- INFORMATION:
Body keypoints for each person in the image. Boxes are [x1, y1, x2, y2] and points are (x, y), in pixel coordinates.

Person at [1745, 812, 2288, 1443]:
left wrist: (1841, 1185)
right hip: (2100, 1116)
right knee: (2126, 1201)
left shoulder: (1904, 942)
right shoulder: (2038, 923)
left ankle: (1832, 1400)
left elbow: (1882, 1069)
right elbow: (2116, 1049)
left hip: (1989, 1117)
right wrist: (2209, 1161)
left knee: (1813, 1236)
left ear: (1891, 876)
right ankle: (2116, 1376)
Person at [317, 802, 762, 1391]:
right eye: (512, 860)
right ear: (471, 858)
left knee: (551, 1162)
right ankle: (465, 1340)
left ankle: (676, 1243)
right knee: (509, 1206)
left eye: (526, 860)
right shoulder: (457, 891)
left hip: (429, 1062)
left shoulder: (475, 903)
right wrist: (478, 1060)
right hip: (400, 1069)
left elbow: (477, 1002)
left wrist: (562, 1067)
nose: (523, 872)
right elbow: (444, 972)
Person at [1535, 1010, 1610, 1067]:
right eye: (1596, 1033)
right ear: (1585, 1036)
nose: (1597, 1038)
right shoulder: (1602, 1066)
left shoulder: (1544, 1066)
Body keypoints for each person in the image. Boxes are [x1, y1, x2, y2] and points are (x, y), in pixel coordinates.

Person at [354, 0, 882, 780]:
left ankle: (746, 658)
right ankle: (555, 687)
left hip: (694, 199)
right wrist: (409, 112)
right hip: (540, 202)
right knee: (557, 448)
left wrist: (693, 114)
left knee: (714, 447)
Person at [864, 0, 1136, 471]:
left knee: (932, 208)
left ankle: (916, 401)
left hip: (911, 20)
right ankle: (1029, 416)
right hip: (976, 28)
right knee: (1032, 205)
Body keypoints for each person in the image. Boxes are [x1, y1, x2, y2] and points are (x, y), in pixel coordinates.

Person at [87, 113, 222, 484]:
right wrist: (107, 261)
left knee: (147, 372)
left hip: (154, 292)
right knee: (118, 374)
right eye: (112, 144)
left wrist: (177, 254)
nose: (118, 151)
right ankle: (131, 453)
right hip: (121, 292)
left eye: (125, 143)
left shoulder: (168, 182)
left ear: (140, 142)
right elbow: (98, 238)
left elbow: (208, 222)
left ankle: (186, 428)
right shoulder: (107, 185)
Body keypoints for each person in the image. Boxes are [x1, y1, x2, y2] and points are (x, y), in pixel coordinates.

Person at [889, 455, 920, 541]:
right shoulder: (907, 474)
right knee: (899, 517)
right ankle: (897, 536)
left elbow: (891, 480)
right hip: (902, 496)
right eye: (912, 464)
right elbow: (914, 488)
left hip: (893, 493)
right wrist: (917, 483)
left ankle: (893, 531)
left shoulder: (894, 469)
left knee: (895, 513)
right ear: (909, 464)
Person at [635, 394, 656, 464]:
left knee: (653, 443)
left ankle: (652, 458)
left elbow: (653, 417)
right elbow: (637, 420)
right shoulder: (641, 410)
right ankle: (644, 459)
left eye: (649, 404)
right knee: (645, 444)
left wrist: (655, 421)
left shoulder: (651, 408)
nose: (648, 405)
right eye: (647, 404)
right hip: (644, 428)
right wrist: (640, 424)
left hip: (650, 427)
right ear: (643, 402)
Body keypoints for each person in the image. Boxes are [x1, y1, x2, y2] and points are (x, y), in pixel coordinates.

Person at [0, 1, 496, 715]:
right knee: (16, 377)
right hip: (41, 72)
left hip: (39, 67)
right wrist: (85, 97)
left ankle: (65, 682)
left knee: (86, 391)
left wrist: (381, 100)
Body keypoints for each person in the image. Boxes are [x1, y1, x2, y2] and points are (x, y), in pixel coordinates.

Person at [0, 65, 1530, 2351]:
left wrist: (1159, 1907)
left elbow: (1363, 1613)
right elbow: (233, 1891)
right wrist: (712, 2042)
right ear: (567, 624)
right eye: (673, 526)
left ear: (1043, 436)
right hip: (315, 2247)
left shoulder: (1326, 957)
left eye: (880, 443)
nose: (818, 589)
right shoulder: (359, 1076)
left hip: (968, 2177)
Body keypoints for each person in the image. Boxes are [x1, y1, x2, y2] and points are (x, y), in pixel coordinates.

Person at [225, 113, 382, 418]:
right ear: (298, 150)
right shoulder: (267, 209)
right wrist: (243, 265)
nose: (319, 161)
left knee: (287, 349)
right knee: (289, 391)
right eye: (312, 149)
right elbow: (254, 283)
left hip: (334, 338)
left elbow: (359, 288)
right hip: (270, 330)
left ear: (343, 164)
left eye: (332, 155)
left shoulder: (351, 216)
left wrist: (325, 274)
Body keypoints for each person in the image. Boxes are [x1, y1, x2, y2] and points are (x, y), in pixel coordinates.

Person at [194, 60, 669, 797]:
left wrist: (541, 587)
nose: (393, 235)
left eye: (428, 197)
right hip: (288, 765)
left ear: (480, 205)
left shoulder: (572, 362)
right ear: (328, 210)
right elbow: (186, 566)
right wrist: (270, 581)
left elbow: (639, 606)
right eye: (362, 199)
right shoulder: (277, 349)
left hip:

- PROBLEM: Output the records exactly, including every line.

- SOLUTION BELOW:
Body keypoints for each person in the image. Boxes are [x1, y1, x2, y2] and points are (x, y), in pixel coordinates.

Person at [1745, 812, 2288, 1443]:
left wrist: (1841, 1185)
right hip: (2100, 1116)
right knee: (2126, 1201)
left shoulder: (1904, 942)
right shoulder: (2038, 923)
left ankle: (1832, 1400)
left elbow: (1882, 1069)
right elbow: (2116, 1049)
left hip: (1989, 1117)
right wrist: (2209, 1161)
left knee: (1813, 1236)
left ear: (1891, 876)
right ankle: (2116, 1376)
Person at [317, 802, 762, 1391]:
right eye: (512, 860)
right ear: (471, 858)
left knee: (551, 1162)
right ankle: (465, 1340)
left ankle: (676, 1243)
right knee: (509, 1206)
left eye: (526, 860)
right shoulder: (457, 891)
left hip: (429, 1062)
left shoulder: (475, 903)
right wrist: (478, 1060)
right hip: (400, 1069)
left elbow: (477, 1002)
left wrist: (562, 1067)
nose: (523, 872)
right elbow: (444, 972)
Person at [1535, 1010, 1610, 1067]:
right eye: (1596, 1033)
right ear: (1585, 1036)
nose: (1597, 1038)
right shoulder: (1602, 1066)
left shoulder: (1544, 1066)
Body keypoints for each person in the image. Boxes are [x1, y1, x2, y2] and points are (x, y), in pixel coordinates.

Person at [354, 0, 882, 780]:
left ankle: (746, 658)
right ankle: (555, 687)
left hip: (694, 199)
right wrist: (409, 112)
right hip: (540, 202)
right knee: (557, 448)
left wrist: (693, 114)
left knee: (714, 447)
Person at [864, 0, 1136, 471]:
left knee: (932, 208)
left ankle: (916, 401)
left hip: (911, 20)
right ankle: (1029, 416)
right hip: (976, 28)
right knee: (1032, 205)
Body keypoints for each person in the image. Boxes are [x1, y1, x2, y2] and points are (x, y), in pixel coordinates.

Person at [87, 113, 222, 484]:
right wrist: (107, 261)
left knee: (147, 372)
left hip: (154, 292)
right knee: (118, 374)
right eye: (112, 144)
left wrist: (177, 254)
nose: (118, 151)
right ankle: (131, 453)
right hip: (121, 292)
left eye: (125, 143)
left shoulder: (168, 182)
left ear: (140, 142)
right elbow: (98, 238)
left elbow: (208, 222)
left ankle: (186, 428)
right shoulder: (107, 185)
Body keypoints for each person in the image. Boxes are [x1, y1, x2, y2] and points are (x, y), in pixel coordinates.

Person at [889, 455, 920, 541]:
right shoulder: (907, 474)
right knee: (899, 517)
right ankle: (897, 536)
left elbow: (891, 480)
right hip: (902, 496)
right eye: (912, 464)
right elbow: (914, 488)
left hip: (893, 493)
right wrist: (917, 483)
left ankle: (893, 531)
left shoulder: (894, 469)
left knee: (895, 513)
right ear: (909, 464)
Person at [635, 394, 656, 464]:
left knee: (653, 443)
left ankle: (652, 458)
left elbow: (653, 417)
right elbow: (637, 420)
right shoulder: (641, 410)
right ankle: (644, 459)
left eye: (649, 404)
right knee: (645, 444)
left wrist: (655, 421)
left shoulder: (651, 408)
nose: (648, 405)
right eye: (647, 404)
right hip: (644, 428)
right wrist: (640, 424)
left hip: (650, 427)
right ear: (643, 402)
Body keypoints for each person in the image. Boxes are [x1, y1, x2, y2] and points are (x, y), in pixel coordinates.

Person at [0, 1, 496, 715]:
right knee: (16, 377)
right hip: (41, 72)
left hip: (39, 67)
right wrist: (85, 97)
left ankle: (65, 682)
left knee: (86, 391)
left wrist: (381, 100)
Body keypoints for each person in the image. Boxes are [x1, y1, x2, y2] and points are (x, y), in pixel coordinates.

Person at [0, 65, 1530, 2351]:
left wrist: (1159, 1907)
left elbow: (1363, 1613)
right elbow: (233, 1891)
right wrist: (712, 2042)
right ear: (567, 624)
right eye: (673, 526)
left ear: (1043, 436)
right hip: (315, 2247)
left shoulder: (1326, 957)
left eye: (880, 443)
nose: (818, 589)
right shoulder: (359, 1076)
left hip: (968, 2177)
Body keypoints for each person in the image. Boxes are [x1, y1, x2, y2] and points are (x, y), in pixel coordinates.

Person at [225, 113, 382, 418]:
right ear: (298, 150)
right shoulder: (267, 209)
right wrist: (243, 265)
nose: (319, 161)
left knee: (287, 349)
right knee: (289, 391)
right eye: (312, 149)
right elbow: (254, 283)
left hip: (334, 338)
left elbow: (359, 288)
right hip: (270, 330)
left ear: (343, 164)
left eye: (332, 155)
left shoulder: (351, 216)
left wrist: (325, 274)
Body keypoints for each person in the image. Boxes are [x1, y1, x2, y2] and points are (x, y), in pixel coordinates.

Person at [194, 60, 669, 797]:
left wrist: (541, 587)
nose: (393, 235)
left eye: (428, 197)
right hip: (288, 765)
left ear: (480, 205)
left shoulder: (572, 362)
right ear: (328, 210)
right elbow: (186, 566)
right wrist: (270, 581)
left elbow: (639, 606)
right eye: (362, 199)
right shoulder: (277, 349)
left hip:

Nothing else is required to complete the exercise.